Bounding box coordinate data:

######

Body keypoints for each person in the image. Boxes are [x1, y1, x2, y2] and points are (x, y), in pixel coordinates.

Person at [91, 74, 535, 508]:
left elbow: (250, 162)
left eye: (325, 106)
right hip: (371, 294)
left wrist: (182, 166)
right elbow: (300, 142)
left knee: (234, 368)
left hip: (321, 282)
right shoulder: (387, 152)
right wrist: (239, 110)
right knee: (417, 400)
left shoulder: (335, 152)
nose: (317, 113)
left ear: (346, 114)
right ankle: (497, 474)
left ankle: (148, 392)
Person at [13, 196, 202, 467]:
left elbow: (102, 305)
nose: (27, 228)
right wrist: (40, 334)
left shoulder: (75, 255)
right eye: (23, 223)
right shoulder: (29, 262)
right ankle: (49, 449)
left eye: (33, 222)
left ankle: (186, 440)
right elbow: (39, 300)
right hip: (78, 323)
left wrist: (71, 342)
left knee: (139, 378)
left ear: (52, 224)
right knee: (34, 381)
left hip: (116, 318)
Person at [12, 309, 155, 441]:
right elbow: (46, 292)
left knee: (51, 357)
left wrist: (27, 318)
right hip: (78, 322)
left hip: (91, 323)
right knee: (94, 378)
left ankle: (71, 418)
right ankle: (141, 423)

######

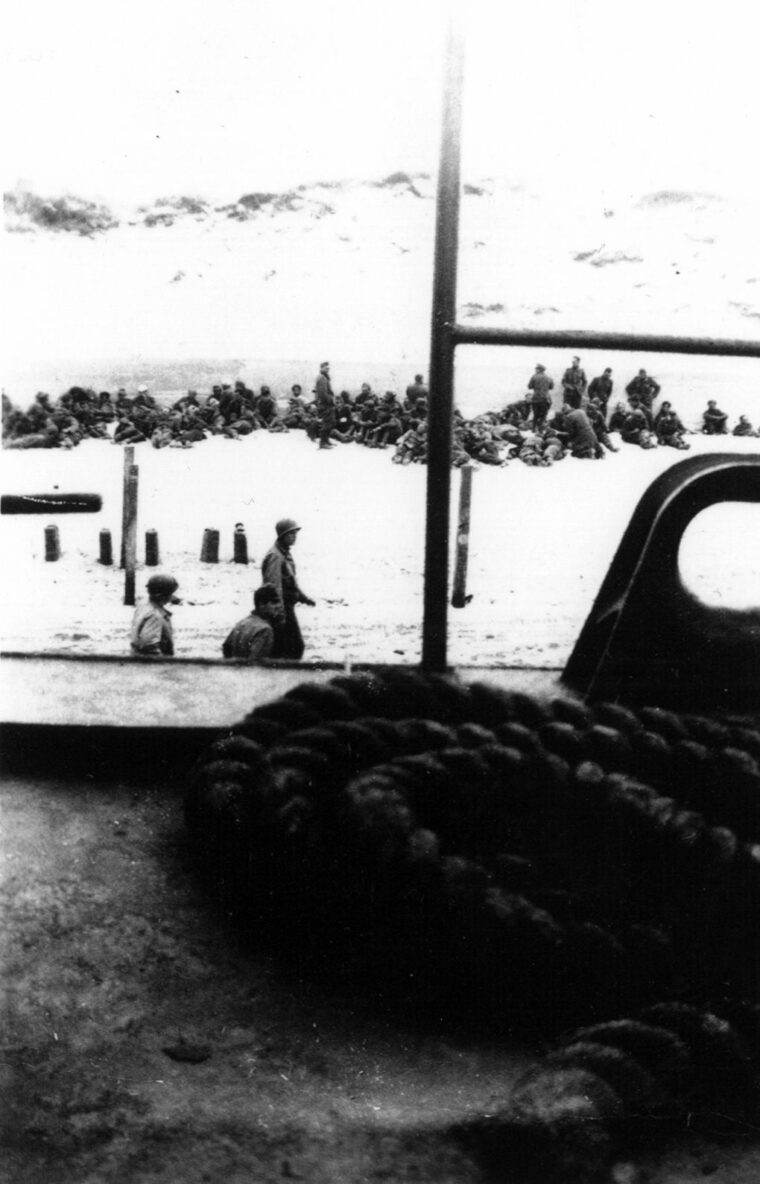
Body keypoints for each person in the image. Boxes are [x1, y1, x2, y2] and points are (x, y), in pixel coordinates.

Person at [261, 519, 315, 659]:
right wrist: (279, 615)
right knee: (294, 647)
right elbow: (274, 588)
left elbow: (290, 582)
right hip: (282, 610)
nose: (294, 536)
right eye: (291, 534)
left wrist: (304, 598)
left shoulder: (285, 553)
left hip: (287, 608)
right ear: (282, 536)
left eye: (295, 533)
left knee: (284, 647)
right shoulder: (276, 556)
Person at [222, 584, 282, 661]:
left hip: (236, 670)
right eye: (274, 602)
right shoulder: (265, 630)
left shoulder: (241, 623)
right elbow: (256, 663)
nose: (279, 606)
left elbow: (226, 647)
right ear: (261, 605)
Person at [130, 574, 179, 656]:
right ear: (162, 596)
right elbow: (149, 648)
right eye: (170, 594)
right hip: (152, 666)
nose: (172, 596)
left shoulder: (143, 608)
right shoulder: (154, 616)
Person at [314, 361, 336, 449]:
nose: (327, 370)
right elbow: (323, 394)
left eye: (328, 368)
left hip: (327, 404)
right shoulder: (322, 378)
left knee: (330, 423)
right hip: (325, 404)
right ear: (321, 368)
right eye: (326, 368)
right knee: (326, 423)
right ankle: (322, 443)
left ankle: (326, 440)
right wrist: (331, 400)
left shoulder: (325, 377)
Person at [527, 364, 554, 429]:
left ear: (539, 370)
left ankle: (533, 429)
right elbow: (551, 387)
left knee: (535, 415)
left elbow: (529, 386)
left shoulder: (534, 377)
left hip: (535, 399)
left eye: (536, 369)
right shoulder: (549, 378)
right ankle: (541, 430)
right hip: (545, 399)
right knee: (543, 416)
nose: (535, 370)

######

**Your instructions**
Take exactly the lines from the one containing "nose: (327, 370)" through the one containing "nose: (535, 370)" in the data above, and output them with nothing added.

**Expected answer**
nose: (327, 370)
right elbow: (323, 394)
left eye: (328, 368)
left hip: (327, 404)
right shoulder: (322, 378)
left knee: (330, 423)
right hip: (325, 404)
right ear: (321, 368)
right eye: (326, 368)
right knee: (326, 423)
right ankle: (322, 443)
left ankle: (326, 440)
right wrist: (331, 400)
left shoulder: (325, 377)
Person at [527, 364, 554, 429]:
left ear: (539, 370)
left ankle: (533, 429)
right elbow: (551, 387)
left knee: (535, 415)
left elbow: (529, 386)
left shoulder: (534, 377)
left hip: (535, 399)
left eye: (536, 369)
right shoulder: (549, 378)
right ankle: (541, 430)
right hip: (545, 399)
right knee: (543, 416)
nose: (535, 370)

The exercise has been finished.